Friday, September 30, 2011

Star Trek: Voyager--"Relativity"

Whenever VOY is struggling, it does one of two things. Either it features the doctor in a bittersweet episode wherein he has a human experience or there is a time travel story. The fifth season has now done both within the span of three episodes, so rest assured the series is having trouble. Fortunately, “Relativity” is a fun romp. It ignores any and all continuity and logic, but it is highly entertaining.

Seven--who else?--is recruited by the returning Braxton from the 29th century to locate a time bomb placed on Voyager at some point in the near past. The bomb is set to wipe Voyager completely from the timeline. Braxton removes her from the timeline a split second before the bomb explodes so she can go back in time to find the bomb.

Seven takes a total of four trips. We only witness her last three. The first two ended in her death. She poses as a crewmember while Voyager is still in dry dock, again two years later during a Kazon attack, and contemporarily just before the bomb blows. It is during the Kazon battle she learns the one who planted the bomb is a future version of Braxton who has gone insane because--you will never guess--repairing the timeline from Janeway’s frequent meddling has taken a toll on him. Seven puraues Braxton into contemporary times where she captures him. His first officer then brings janeway into the 29th century with orders to catch Braxton in the past before he can set the bomb in the first place so as to preserve the timeline.

Got all that? It really does not stand up to scrutiny. Future Braxton claims his mental troubles began when he was stranded on Earth from 1967-1996 in the “Future’s End” two part story, but at the end of it, he said he told Janeway he never experienced that timeline. So why does he have problems with it if it when he was never stranded in the past? Why set a bomb that is not going to go off until five years after Braxton planted it? The bomb is going to wipe Voyager and its crew out the timeline completely. We learned from Annerax such a move has vast repercussions, but here, it is just a matter of saving the crew from death. Janeway activates the EMH in dry dock to test him out even though it has been established he was never activated before the ship entered the Delta Quadrant. No one knew Braxton was the culprit, but after his first officer arrests him for future crimes and seven brings in his counterpart from the far future, it is said there are three of them in custody. Where did the other one come from? What did he do and when did they have a chance to capture him? Janeway catches one to make it four in custody. When Torres runs into the time traveling Janeway, she does not notice her hairstyle is completely different even though when Kate Mulgrew is reenacting those scenes in the past, she is wearing a very bad wig to mimic the past style, so an effort was made to get the hair right.

So there are some definite problems with continuity and logic. No matter, though. “Relativity” does not take itself seriously, so neither do I. some of the bits were hilarious. Braxton’s hatred of Janeway fort never minding her own business reminds me more of Yosemite Sam’s “Oooo…I hate that rabbit!’ towards Bugs Bunny than Ahab’s hatred for Moby Dick. It is probably her escapade in the series finale that sends him over the edge. It nearly did me. I also love how the whole time travel/bomb/restoring the timeline is about to be explained to her through techno babble, but Janeway dismisses it and just asks for instructions on what to do to get to Braxton in the past. Is this the first time there has been a refusal to listen to a made up pseudoscientific explanation on this show? It is about time. Jeri Ryan looks nice in a Starfleet uniform, two. Much better than in those exploitive catsuits you have a difficult time imagining anyone would make her wear while on duty.
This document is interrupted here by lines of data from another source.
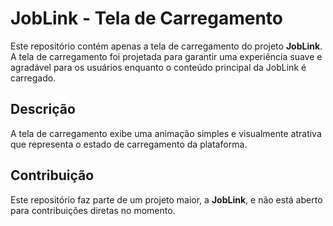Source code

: # JobLink - Tela de Carregamento

Este repositório contém apenas a tela de carregamento do projeto **JobLink**. A tela de carregamento foi projetada para garantir uma experiência suave e agradável para os usuários enquanto o conteúdo principal da JobLink é carregado.

## Descrição

A tela de carregamento exibe uma animação simples e visualmente atrativa que representa o estado de carregamento da plataforma.


## Contribuição

Este repositório faz parte de um projeto maior, a **JobLink**, e não está aberto para contribuições diretas no momento.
Braxton has his own amusements. He has been replaced by Bruce McGill. McGill was revealed to be some sot of figure who may have been manipulating Sam Beckett’s time travel in the Quantum Leap finale. There were rumors, probably completely fan based, that Braxton might turn out to be Future Guy on ENT. If so, then McGill would be manipulating Scott Bakula’s time travel yet again. Now we know Brannon Braga and Rick Berman had no clue who Future Guy was, so throw that out the window. It would have been a cool cross science fiction reference if it had panned out.

“Relativity” is flawed, but there is too much to like here for complaints to matter. Do not think about the plot holes too hard, and it might wind up one of your favorites. It is at least a top ten entry for me. I think there is a vibe among the actors the material is poking fun at the show, so they are playing it that way. Think about it. Janeway’s disregard for the rules is the catalyst for the plot. The Doctor has an appearance when he is not supposed to just to spice up the episode. Seven is in the foreground even in the past while the rest of the crew is irrelevant. Chakotay is the only crewmember to disappear in the first act and never return. No one wants to hear the techno babble. ‘Relativity” is completely mocking VOY. The show deserves it.